Ayrıca kimyasal gübreler de su kirliliğine neden olur.Sulara bol miktarda azot ve fosfor bileşikleri geçebilir.Bu durumda bitki ve bazı alg türlerinin üremesi hızlanır.Kirlenmeden dolayı ortamda aşırı bitki üremesine ötrofikasyon denir.
FOTOSENTEZ
Fotosentezde en çok kullanılan pigment klorofildir.Bitkilerde klorofil kloroplastın içerisinde bulunur,Mavi yeşil alg ve fotosentetik bakterilerde stoplazmada bulunur.
Klorofilin yapısı=4 pirol halkası Mg etrafında dizilmiştir.Klorofil a ve klorofil b olmak üzere 2 çeşit klorofil vardır.Yapılarında C,H,O,N ve Mg bulunur.
Klorofil a => Yüksek spektrumlu ışıkta faaliyet gösterir.
Klorofil b => Düşük spektrumlu ışıkta faaliyet gösterir.
Klorofilin sentezi için Mg ve N gereklidir.Ayrıca yapısında bulunmadıgı halde Fe gereklidir.Çünkü klorofil sentezi sırasında enzim kofaktörü olarak görev yapar.
Bitkinin klorofil sentezinde hem iç faktörler hem de dış faktörler önemlidir. İç faktörler genetik faktörlerdir.Bazı bitkiler giğer tüm faktörler olumlu olduğu halde klorofil sentezleyemezler.Çünkü klorofil geni yoktur.Bu bitklere Albino denir.Bir çok bitki klorofil geni ihtiva etmesine rağmen karanlıkta bulunmaktan dolayı klorofil sentezleyemez.Çünkü klorofil biyosentezi için gün ışığı gereklidir.Kloroplast hücrenin özerk organelidir.Kendi DNA’sı ve ETS’si bulunduğundan dolayı gerekli maddeler bulunduğunda hücre dışında da fotosentezi gerçekleştirir.
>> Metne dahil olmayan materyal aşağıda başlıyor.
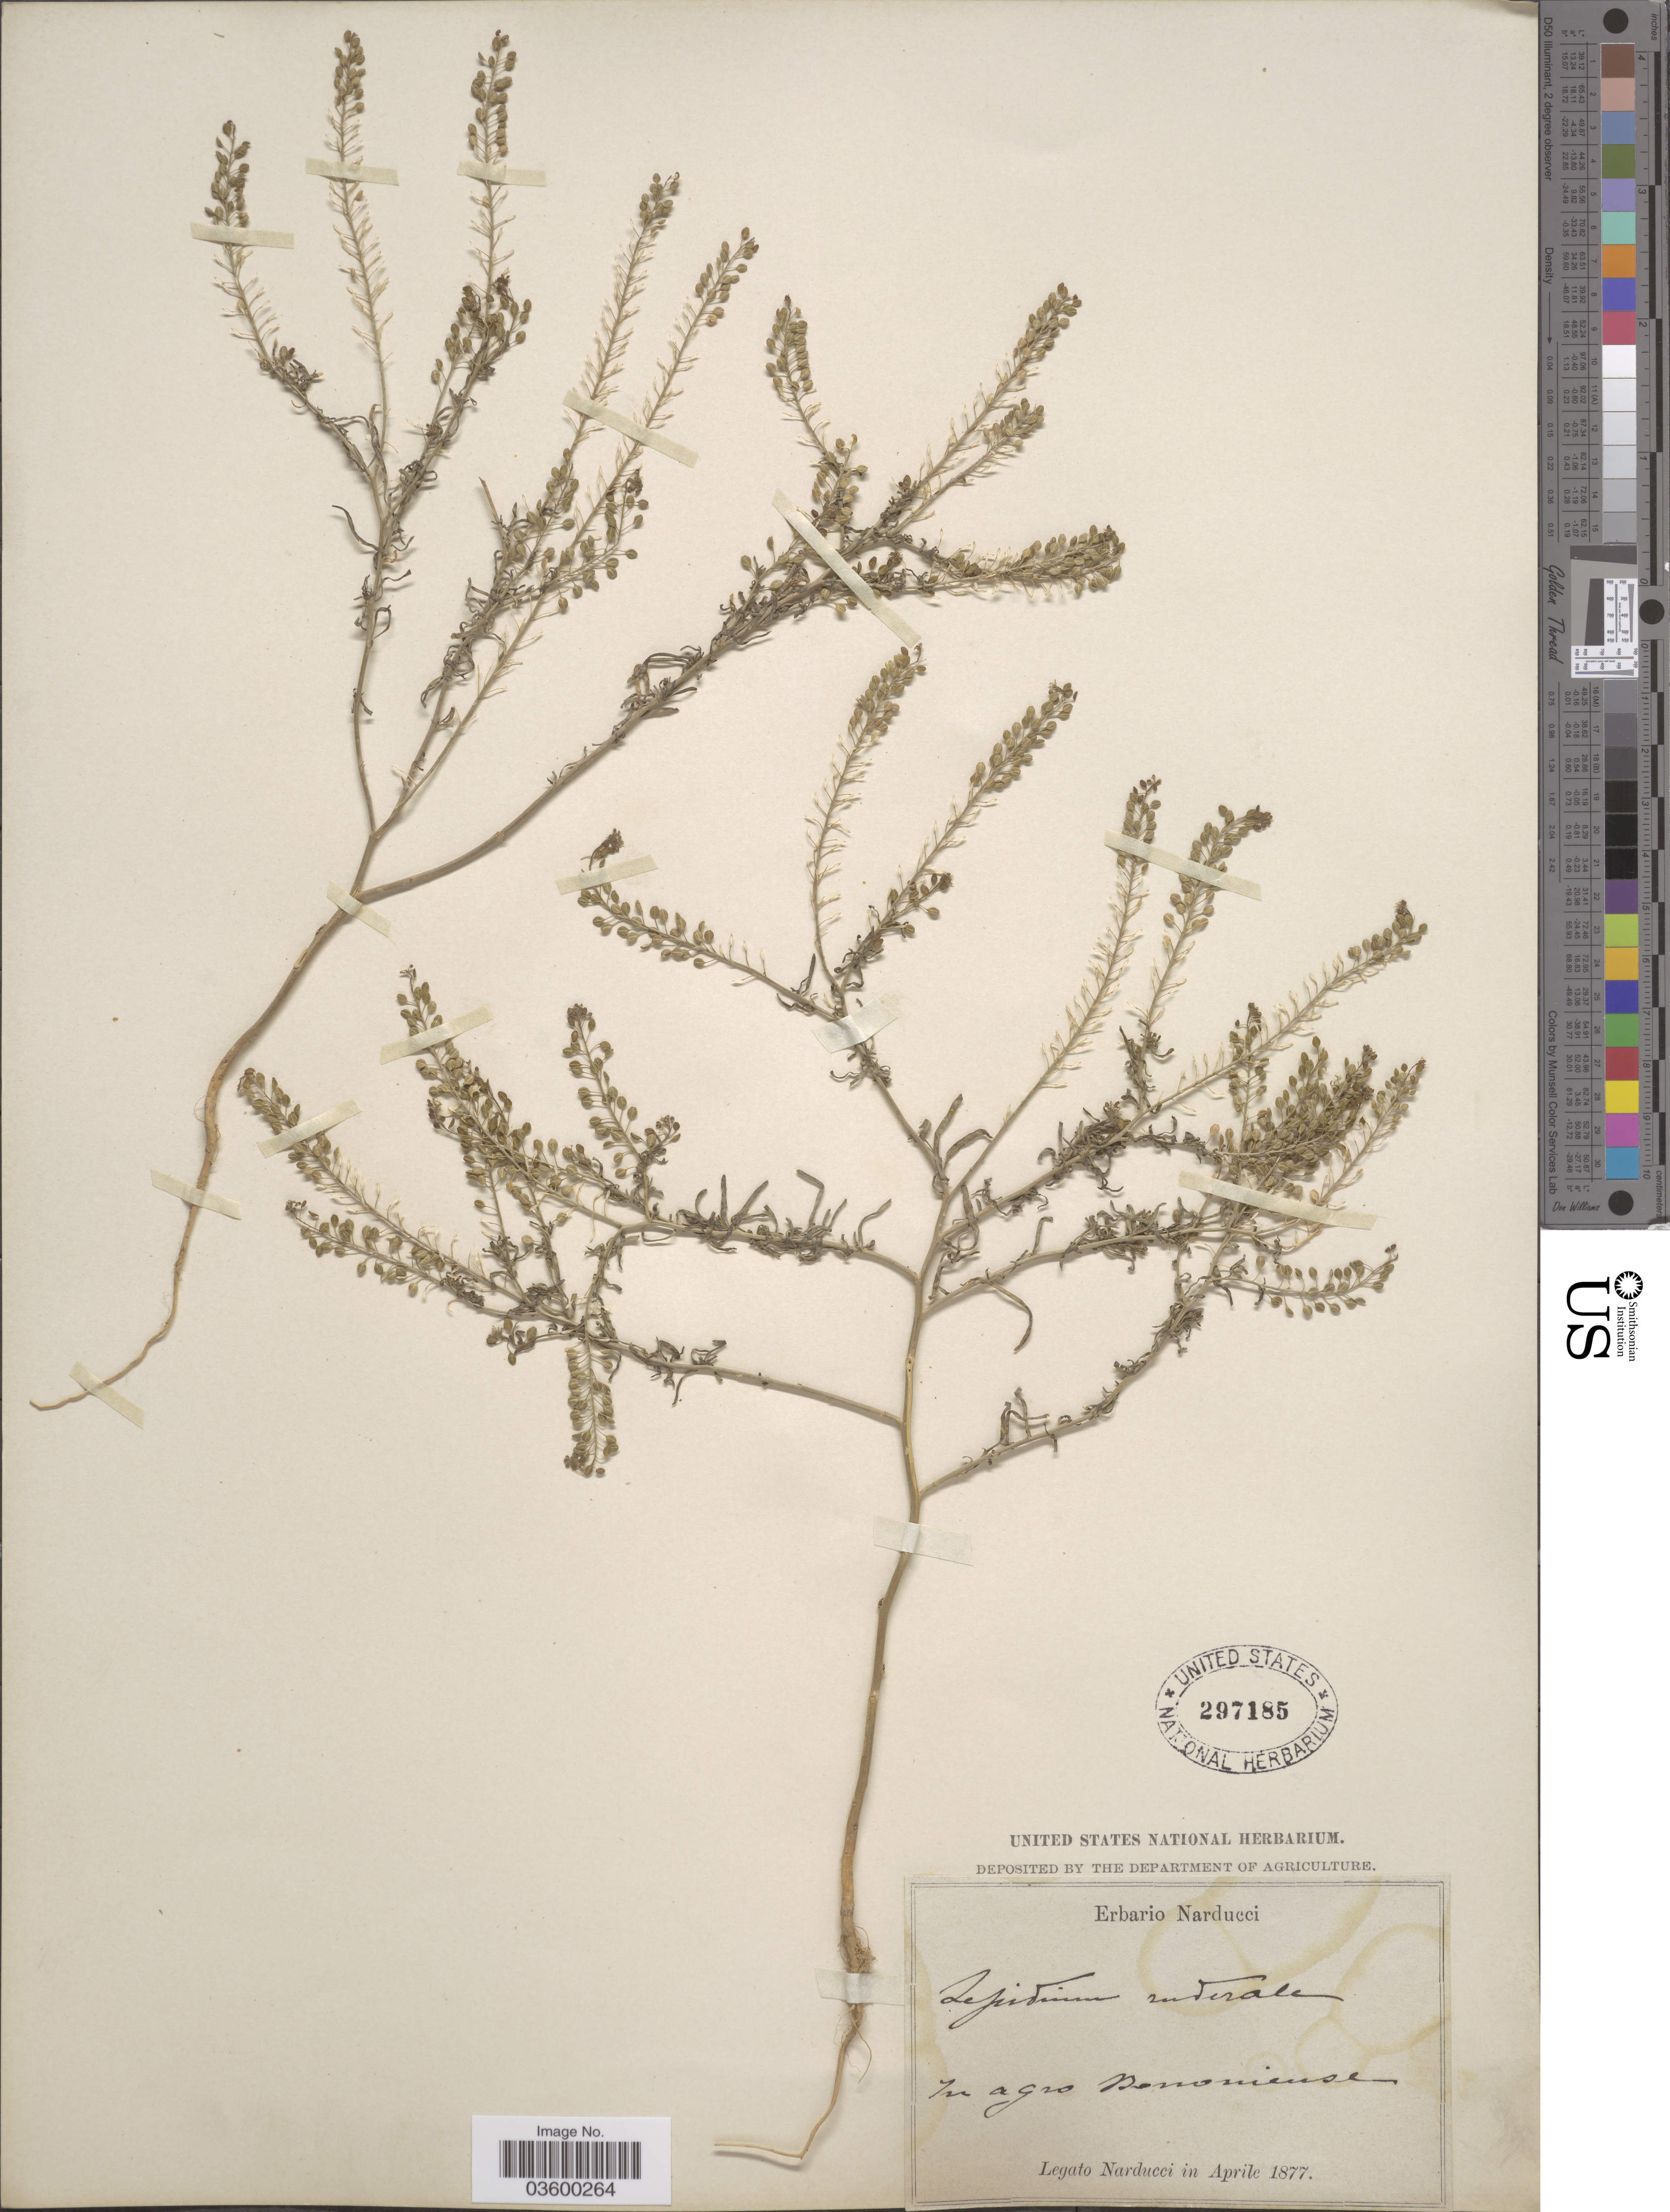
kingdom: Plantae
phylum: Tracheophyta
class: Magnoliopsida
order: Brassicales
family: Brassicaceae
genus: Lepidium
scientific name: Lepidium ruderale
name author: Burm. f.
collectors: -. Narducci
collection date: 1877-04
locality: In agro Benoniense [interpreted].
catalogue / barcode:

Bütün fotosentez çeşitlerinde ortak olan CO2’nin H ile indirgenerek organik maddeye dönüşümüdür.Bitkiler bu hidrojeni H2O’dan temin ederken ,bazı bakteriler elektron kaynağı olarak H2S yada sadece H2 kullanırlar.Sonuç olarak da O2 oluşturmazlar.